* _Description of the task_: Extract every line of the material below and reproduce it faithfully.

* _Supplied data_:

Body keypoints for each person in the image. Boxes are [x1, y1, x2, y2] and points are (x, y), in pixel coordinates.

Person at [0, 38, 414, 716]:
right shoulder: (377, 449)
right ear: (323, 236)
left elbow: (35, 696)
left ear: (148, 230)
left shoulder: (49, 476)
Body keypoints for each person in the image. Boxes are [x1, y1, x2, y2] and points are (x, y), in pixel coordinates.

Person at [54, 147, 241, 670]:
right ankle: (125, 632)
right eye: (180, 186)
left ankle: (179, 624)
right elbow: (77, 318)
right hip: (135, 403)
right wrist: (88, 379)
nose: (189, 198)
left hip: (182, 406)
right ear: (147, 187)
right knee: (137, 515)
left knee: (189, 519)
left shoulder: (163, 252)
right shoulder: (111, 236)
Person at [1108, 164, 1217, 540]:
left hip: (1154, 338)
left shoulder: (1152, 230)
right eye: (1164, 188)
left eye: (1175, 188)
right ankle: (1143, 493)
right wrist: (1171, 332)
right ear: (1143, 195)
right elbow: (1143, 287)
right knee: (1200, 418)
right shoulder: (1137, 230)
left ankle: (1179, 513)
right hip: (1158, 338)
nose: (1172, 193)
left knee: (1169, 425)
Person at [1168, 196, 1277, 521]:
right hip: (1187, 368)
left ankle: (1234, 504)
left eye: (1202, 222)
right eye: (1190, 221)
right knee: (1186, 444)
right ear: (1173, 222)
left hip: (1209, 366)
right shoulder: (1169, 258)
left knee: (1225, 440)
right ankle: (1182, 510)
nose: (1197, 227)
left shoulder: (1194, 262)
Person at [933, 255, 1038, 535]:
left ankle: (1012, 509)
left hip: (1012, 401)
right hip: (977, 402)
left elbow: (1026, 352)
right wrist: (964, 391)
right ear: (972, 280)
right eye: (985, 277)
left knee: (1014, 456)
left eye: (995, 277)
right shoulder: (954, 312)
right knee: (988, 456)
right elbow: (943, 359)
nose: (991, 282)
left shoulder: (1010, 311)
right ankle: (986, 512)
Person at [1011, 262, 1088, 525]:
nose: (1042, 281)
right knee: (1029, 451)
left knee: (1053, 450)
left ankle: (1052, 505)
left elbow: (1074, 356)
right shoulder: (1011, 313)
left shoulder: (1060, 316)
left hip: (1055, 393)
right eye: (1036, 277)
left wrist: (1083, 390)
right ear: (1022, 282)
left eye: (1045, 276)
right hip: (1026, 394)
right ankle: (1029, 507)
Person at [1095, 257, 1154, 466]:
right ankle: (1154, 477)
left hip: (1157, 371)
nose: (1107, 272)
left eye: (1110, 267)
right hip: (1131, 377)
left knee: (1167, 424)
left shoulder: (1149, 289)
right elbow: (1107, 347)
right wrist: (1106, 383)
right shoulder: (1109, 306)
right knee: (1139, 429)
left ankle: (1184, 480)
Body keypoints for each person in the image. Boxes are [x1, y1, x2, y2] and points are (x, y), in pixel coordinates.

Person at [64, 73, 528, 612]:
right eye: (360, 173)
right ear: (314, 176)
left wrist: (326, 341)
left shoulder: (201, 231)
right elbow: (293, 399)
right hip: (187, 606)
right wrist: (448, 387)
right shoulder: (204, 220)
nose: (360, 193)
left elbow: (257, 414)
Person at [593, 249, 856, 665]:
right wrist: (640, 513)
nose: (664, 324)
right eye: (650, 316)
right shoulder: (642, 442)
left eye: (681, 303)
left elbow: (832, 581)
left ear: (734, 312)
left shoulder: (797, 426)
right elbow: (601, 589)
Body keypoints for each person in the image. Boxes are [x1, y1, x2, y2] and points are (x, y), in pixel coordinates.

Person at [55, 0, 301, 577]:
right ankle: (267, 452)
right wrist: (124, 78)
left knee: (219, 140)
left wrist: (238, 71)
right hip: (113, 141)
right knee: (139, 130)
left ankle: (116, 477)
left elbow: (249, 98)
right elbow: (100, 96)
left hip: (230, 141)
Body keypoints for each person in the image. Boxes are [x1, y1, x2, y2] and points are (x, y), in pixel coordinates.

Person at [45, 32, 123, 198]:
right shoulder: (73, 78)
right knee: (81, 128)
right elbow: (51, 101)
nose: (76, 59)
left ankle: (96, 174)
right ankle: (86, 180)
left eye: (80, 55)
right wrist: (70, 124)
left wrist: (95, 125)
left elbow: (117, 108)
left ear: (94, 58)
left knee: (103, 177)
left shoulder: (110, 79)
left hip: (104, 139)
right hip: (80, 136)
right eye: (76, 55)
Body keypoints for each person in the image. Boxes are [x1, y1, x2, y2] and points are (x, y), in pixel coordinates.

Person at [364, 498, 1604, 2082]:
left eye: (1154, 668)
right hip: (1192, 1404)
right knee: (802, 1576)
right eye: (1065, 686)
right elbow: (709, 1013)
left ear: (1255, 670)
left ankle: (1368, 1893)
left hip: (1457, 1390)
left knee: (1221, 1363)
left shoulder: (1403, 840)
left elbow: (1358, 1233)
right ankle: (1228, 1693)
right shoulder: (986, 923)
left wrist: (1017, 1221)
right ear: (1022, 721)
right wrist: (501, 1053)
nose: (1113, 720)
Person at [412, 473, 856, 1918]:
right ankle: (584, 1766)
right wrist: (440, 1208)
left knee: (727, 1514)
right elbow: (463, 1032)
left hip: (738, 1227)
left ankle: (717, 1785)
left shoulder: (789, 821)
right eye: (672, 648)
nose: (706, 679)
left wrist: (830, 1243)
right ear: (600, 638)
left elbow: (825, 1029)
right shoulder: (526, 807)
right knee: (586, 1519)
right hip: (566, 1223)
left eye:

* _Reply to the task_:
Body keypoints for each person in the image. Boxes are [x1, y1, x2, y2] and points are (x, y), in pixel coordinates.

Person at [0, 38, 414, 716]:
right shoulder: (377, 449)
right ear: (323, 236)
left elbow: (35, 696)
left ear: (148, 230)
left shoulder: (49, 476)
Body keypoints for each person in the image. Boxes are [x1, y1, x2, y2] and points are (x, y), in pixel coordinates.

Person at [54, 147, 241, 670]:
right ankle: (125, 632)
right eye: (180, 186)
left ankle: (179, 624)
right elbow: (77, 318)
right hip: (135, 403)
right wrist: (88, 379)
nose: (189, 198)
left hip: (182, 406)
right ear: (147, 187)
right knee: (137, 515)
left knee: (189, 519)
left shoulder: (163, 252)
right shoulder: (111, 236)
Person at [1108, 164, 1217, 540]:
left hip: (1154, 338)
left shoulder: (1152, 230)
right eye: (1164, 188)
left eye: (1175, 188)
right ankle: (1143, 493)
right wrist: (1171, 332)
right ear: (1143, 195)
right elbow: (1143, 287)
right knee: (1200, 418)
right shoulder: (1137, 230)
left ankle: (1179, 513)
right hip: (1158, 338)
nose: (1172, 193)
left knee: (1169, 425)
Person at [1168, 196, 1277, 521]:
right hip: (1187, 368)
left ankle: (1234, 504)
left eye: (1202, 222)
right eye: (1190, 221)
right knee: (1186, 444)
right ear: (1173, 222)
left hip: (1209, 366)
right shoulder: (1169, 258)
left knee: (1225, 440)
right ankle: (1182, 510)
nose: (1197, 227)
left shoulder: (1194, 262)
Person at [933, 255, 1038, 535]:
left ankle: (1012, 509)
left hip: (1012, 401)
right hip: (977, 402)
left elbow: (1026, 352)
right wrist: (964, 391)
right ear: (972, 280)
right eye: (985, 277)
left knee: (1014, 456)
left eye: (995, 277)
right shoulder: (954, 312)
right knee: (988, 456)
right elbow: (943, 359)
nose: (991, 282)
left shoulder: (1010, 311)
right ankle: (986, 512)
Person at [1011, 262, 1088, 525]:
nose: (1042, 281)
right knee: (1029, 451)
left knee: (1053, 450)
left ankle: (1052, 505)
left elbow: (1074, 356)
right shoulder: (1011, 313)
left shoulder: (1060, 316)
left hip: (1055, 393)
right eye: (1036, 277)
left wrist: (1083, 390)
right ear: (1022, 282)
left eye: (1045, 276)
right hip: (1026, 394)
right ankle: (1029, 507)
Person at [1095, 257, 1154, 466]:
right ankle: (1154, 477)
left hip: (1157, 371)
nose: (1107, 272)
left eye: (1110, 267)
right hip: (1131, 377)
left knee: (1167, 424)
left shoulder: (1149, 289)
right elbow: (1107, 347)
right wrist: (1106, 383)
right shoulder: (1109, 306)
right knee: (1139, 429)
left ankle: (1184, 480)
Body keypoints for each person in the image. Boxes are [x1, y1, x2, y2] and points are (x, y), in pixel coordinates.

Person at [64, 73, 528, 612]:
right eye: (360, 173)
right ear: (314, 176)
left wrist: (326, 341)
left shoulder: (201, 231)
right elbow: (293, 399)
right hip: (187, 606)
right wrist: (448, 387)
right shoulder: (204, 220)
nose: (360, 193)
left elbow: (257, 414)
Person at [593, 249, 856, 665]:
right wrist: (640, 513)
nose: (664, 324)
right eye: (650, 316)
right shoulder: (642, 442)
left eye: (681, 303)
left elbow: (832, 581)
left ear: (734, 312)
left shoulder: (797, 426)
right elbow: (601, 589)
Body keypoints for each person in the image. Boxes are [x1, y1, x2, y2] and points are (x, y), in pixel coordinates.

Person at [55, 0, 301, 577]:
right ankle: (267, 452)
right wrist: (124, 78)
left knee: (219, 140)
left wrist: (238, 71)
right hip: (113, 141)
right knee: (139, 130)
left ankle: (116, 477)
left elbow: (249, 98)
right elbow: (100, 96)
left hip: (230, 141)
Body keypoints for each person in the image. Boxes are [x1, y1, x2, y2] and points are (x, y), in pixel coordinates.

Person at [45, 32, 123, 198]:
right shoulder: (73, 78)
right knee: (81, 128)
right elbow: (51, 101)
nose: (76, 59)
left ankle: (96, 174)
right ankle: (86, 180)
left eye: (80, 55)
right wrist: (70, 124)
left wrist: (95, 125)
left elbow: (117, 108)
left ear: (94, 58)
left knee: (103, 177)
left shoulder: (110, 79)
left hip: (104, 139)
right hip: (80, 136)
right eye: (76, 55)
Body keypoints for each person in the image. Boxes are [x1, y1, x2, y2] and points are (x, y), in pixel coordinates.

Person at [364, 498, 1604, 2082]:
left eye: (1154, 668)
right hip: (1192, 1404)
right knee: (802, 1576)
right eye: (1065, 686)
right elbow: (709, 1013)
left ear: (1255, 670)
left ankle: (1368, 1893)
left hip: (1457, 1390)
left knee: (1221, 1363)
left shoulder: (1403, 840)
left elbow: (1358, 1233)
right ankle: (1228, 1693)
right shoulder: (986, 923)
left wrist: (1017, 1221)
right ear: (1022, 721)
right wrist: (501, 1053)
nose: (1113, 720)
Person at [412, 473, 856, 1918]:
right ankle: (584, 1766)
right wrist: (440, 1208)
left knee: (727, 1514)
right elbow: (463, 1032)
left hip: (738, 1227)
left ankle: (717, 1785)
left shoulder: (789, 821)
right eye: (672, 648)
nose: (706, 679)
left wrist: (830, 1243)
right ear: (600, 638)
left elbow: (825, 1029)
right shoulder: (526, 807)
right knee: (586, 1519)
right hip: (566, 1223)
left eye:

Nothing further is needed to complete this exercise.